Greetings from Scott Turner: I’ll Never Love A Place As Much As Brooklyn
Greetings Pub Quiz Friends…
Sure, it’s a mawkish way to begin this last Quizmail of the Scott M.X. Turner era.
It’s my last one. I can write whatever I want.
Well, that’s misleading. I always write whatever I want.
Sitting here now, on a scrappy and, by noon tomorrow, already-forgotten snowy night, I stare at the keyboard. Then the screen. Then my blackboard here at Pub Quiz Actual a half-block from Green-Wood Cemetery. See, Homeland Security, you don’t need to triangulate nuthin’. Just keep reading.
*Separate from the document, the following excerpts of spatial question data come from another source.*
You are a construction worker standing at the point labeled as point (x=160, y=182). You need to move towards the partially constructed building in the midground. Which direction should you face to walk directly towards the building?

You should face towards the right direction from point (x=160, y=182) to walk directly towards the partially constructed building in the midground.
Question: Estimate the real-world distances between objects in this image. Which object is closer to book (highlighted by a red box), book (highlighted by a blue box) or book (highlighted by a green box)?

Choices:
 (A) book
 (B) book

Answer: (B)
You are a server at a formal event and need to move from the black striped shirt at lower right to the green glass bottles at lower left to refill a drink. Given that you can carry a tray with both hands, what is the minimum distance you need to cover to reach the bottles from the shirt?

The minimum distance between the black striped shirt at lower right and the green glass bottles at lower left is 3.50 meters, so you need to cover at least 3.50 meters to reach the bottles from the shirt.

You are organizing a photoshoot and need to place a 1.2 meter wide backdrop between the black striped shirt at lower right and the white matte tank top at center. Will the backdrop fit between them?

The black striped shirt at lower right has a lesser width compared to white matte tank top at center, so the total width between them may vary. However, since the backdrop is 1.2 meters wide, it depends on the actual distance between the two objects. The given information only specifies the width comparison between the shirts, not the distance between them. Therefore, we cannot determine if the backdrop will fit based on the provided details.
Here’s the first thing I can report: The E, A, S, K, O, L, C, N and M keys are really wearing down — N, especially. Without the touch-typing Mrs. Nichols taught in my junior year at W.H. Page Senior High in Greensboro, NC, the ruler-whack-across-the-knuckles-every-time-I-looked-down-at-the-keys school of touchtyping instruction — I wouldn’t know what any of these keys are.
Thank you, Ms. Nichols, you brutal mean-spirited toad.
Here’s what else I can report.
I love Brooklyn.
I hate Brooklyn.
Is it any wonder these battling eternities go hand in hand?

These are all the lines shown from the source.